Here's some information about them, Eric48.
By General Order No. 111, dated March 18, 1864, the title Veteran Reserve Corps was substituted for that of Invalid Corps, and this title is used in almost every case in the present work, whether the reference is to transfers and enlistments prior to March 18, 1864, or to those made subsequent to that date.
The men serving in the Veteran Reserve Corps were organized into two battalions, the First Battalion including those whose disabilities were comparatively slight and who were still able to handle a musket and do some marching, also to perform guard or provost duty; the Second Battalion being made up of men whose disabilities were more serious, who had perhaps lost limbs or suffered some other grave injury. These latter were commonly employed as cooks, orderlies, nurses, or guards in public buildings. There were from first to last from two to three times as many men in the First Battalion as in the Second, and the soldiers in the First Battalion performed a wide variety of duties. They furnished guards for the Confederate prison camps at Johnson's Island, Ohio, Elmira, N. Y., Point Lookout, Md., and elsewhere. They furnished details to the provost marshals to arrest bounty jumpers and to enforce the draft. They escorted substitutes, recruits, and prisoners to and from the front. They guarded railroads, did patrol duty in Washington City, and even manned the defenses of the city during Early's raid in July, 1864.
An excellent sketch of the history of the Veteran Reserve Corps may be found in Volume V, Series III, of the Official Records of the Union and Confederate Armies, pages 543 to 568.

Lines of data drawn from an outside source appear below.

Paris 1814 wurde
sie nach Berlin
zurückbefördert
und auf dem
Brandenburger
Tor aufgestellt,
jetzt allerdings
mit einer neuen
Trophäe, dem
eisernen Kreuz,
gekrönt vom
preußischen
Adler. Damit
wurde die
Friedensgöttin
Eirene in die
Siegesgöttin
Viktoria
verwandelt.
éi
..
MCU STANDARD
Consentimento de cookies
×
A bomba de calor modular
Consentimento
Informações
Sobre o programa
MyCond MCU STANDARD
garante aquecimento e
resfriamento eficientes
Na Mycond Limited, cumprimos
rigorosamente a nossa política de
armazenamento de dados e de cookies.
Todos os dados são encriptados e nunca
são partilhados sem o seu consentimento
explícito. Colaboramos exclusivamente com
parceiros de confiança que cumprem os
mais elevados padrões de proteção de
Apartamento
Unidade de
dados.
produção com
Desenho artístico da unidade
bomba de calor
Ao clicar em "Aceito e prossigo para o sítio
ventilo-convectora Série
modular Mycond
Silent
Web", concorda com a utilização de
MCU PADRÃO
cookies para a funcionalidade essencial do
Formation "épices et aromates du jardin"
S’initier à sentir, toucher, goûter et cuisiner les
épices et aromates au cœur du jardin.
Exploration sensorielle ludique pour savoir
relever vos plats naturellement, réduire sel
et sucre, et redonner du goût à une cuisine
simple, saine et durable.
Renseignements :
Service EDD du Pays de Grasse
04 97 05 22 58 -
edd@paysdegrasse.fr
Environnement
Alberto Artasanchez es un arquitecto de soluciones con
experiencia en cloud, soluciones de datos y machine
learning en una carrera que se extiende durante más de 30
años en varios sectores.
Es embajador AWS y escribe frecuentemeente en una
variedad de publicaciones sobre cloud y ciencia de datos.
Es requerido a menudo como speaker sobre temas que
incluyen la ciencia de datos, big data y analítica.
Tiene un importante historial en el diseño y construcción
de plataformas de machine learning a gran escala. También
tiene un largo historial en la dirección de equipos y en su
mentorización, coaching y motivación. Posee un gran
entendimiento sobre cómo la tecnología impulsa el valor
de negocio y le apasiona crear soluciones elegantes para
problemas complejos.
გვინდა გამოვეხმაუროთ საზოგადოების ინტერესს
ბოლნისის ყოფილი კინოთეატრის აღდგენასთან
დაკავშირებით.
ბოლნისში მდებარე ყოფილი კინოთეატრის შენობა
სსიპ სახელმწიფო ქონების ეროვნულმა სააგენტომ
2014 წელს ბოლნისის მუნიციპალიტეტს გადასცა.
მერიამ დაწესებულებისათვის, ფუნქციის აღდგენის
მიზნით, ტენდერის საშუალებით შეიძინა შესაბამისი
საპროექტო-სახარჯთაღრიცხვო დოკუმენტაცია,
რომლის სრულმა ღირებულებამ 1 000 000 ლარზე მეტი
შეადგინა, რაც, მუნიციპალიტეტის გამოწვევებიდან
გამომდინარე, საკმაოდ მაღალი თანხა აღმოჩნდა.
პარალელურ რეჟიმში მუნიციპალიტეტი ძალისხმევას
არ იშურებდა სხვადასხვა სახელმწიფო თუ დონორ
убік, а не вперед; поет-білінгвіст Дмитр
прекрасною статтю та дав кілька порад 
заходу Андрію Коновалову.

There were first and last twenty-four regiments in the Corps. In the beginning each regiment was made up of six companies of the First Battalion and four of the Second Battalion, but in the latter part of the war this method of organization was not strictly adhered to. The 18th Regiment, for example, which rendered exceptionally good service at Belle Plain, Port Royal, and White House Landing, Va., in the spring and early summer of 1864, and in or near Washington City in the latter part of the summer and through the fall of that year, was made up of only six Second Battalion companies.